If as a citizen, you look each year to see what the government is doing for you, then you have problems because you have a wrong outlook. You should be more concerned with what the government is taking from you and what are your personal expenditure and income earning plans. You do not have to worry anymore about government depriving you of income through taxes; you don’t have the trepidation of worrying about devaluation, the shortage of foreign exchange or import restrictions that will harm your money-making capacity. Focus more on your own Budget rather than the nation’s Budget.
Unfortunately, there are persons who are more concerned about the Budget of the government than they are about their own budgeting. Many of them do not even bother to budget. They know that their income will never match their spending and so they simply go through each month and each year as normal, and hope that some backer of good fortune will befall their way.
But you can bet many of them are following the Budget debates intensely. They are listening to what both sides have to say. One side is trying to paint a bleak picture while at the same time painting the government as inconsiderate. The other side is essentially saying that when the Opposition was in office, it messed up and therefore has no moral authority to be critical of the government.
And while this is going on the Guyanese people are playing the game of survival. They are doing so using a wide range of ingenious methods. There are a great many people in Guyana who are playing the game of luck and chance. They can be seen each week buying Lotto tickets and gambling in the game shops and in the casinos in the hope of winning. They have a dream about their own lives and that dream depends on the Lotto, the gambling shops and slot machines.
The overwhelming majority are losing. But they live in hope that one day fortune will smile their way. There are some guys who have a lot of money in their pocket but still are always asking for a raise. It is almost mechanical with them. They see you and they instinctively ask for a ‘raise’. It is quite an amazing thing to see the ease and shamelessness with which people can see you and ask you for a raise not wondering about your own circumstances.
Many others depend on the kindness of their relatives overseas. If they ever went overseas and saw how hard their relatives had to work for that US$100 that is sent back to help support them, they would not ask as often for help. The Finance Minister has read his Budget for the country. It is the largest Budget in the country’s history and there is an additional cushion with the availability now of oil proceeds. But too many Guyanese forget that while oil revenues are being earned it is a pittance.
It is true we do have oil but what we are obtaining for the extraction of this oil will remain a controversy for years until the Guyanese people decide to unite and force their leaders to come together and demand renegotiation. The oil companies’ bottom line is solid because of the good deal they got.
The government has a good bottom line. It has money now to have a trillion dollars Budget, almost five times what the PPPC spent before it demitted office in 2015.
But what about the average Guyanese? What is that person’s bottom line? How much is he or she in the red? And how is the deficit to be financed?

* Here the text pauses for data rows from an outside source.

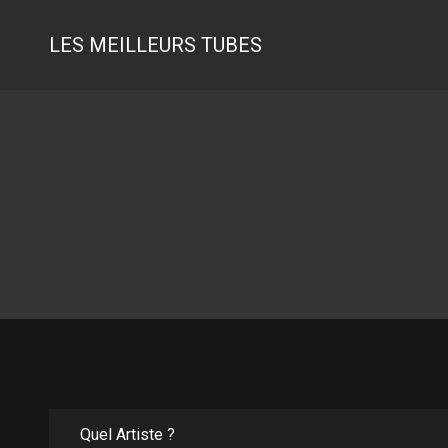
LES MEILLEURS TUBES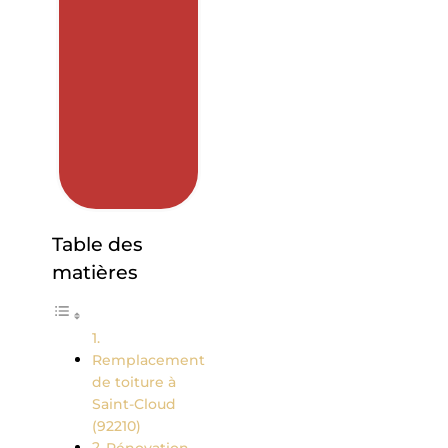
Table des
matières
Remplacement
de toiture à
Saint-Cloud
(92210)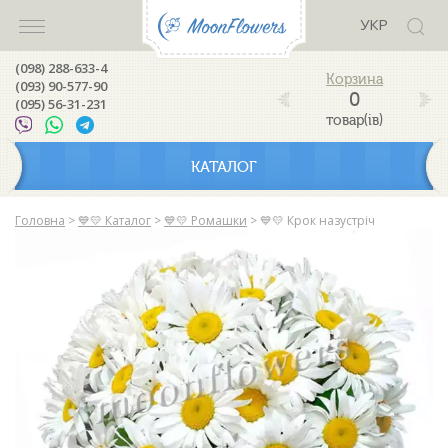
УКР
(098) 288-633-4
(093) 90-577-90
0
(095) 56-31-231
товар(ів)
КАТАЛОГ
Головна
>
💙💛 Каталог
>
💙💛 Ромашки
>
💙💛 Крок назустріч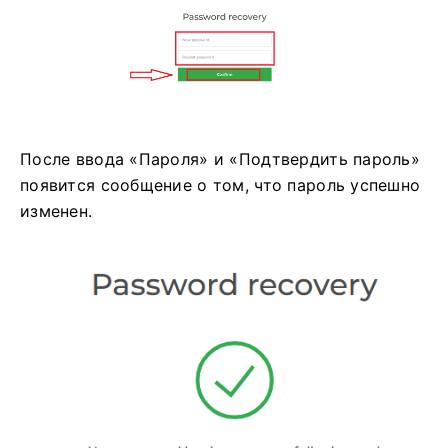
После ввода «Пароля» и «Подтвердить пароль»
появится сообщение о том, что пароль успешно
изменен.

These are questions which the average man does not think of in technical terms. He or she thinks in terms of living. He or she must survive. He or she must make choices and make ends meet. Survival is the name of the game.
The masses hope that the government will not mess up the economy and make life difficult for them. But like the government, they cannot be certain as to how things will unfold.
People must look after their own well-being. They must take care of themselves. They must live within their means. They must remember that a person can have a great deal and still be unhappy. In fact, the happiest persons around are those who have little. They live within their means. They live within their Budgets. How are you living?
(The views expressed in this article are those of the author and do not necessarily reflect the opinions and beliefs of this newspaper and its affiliates.)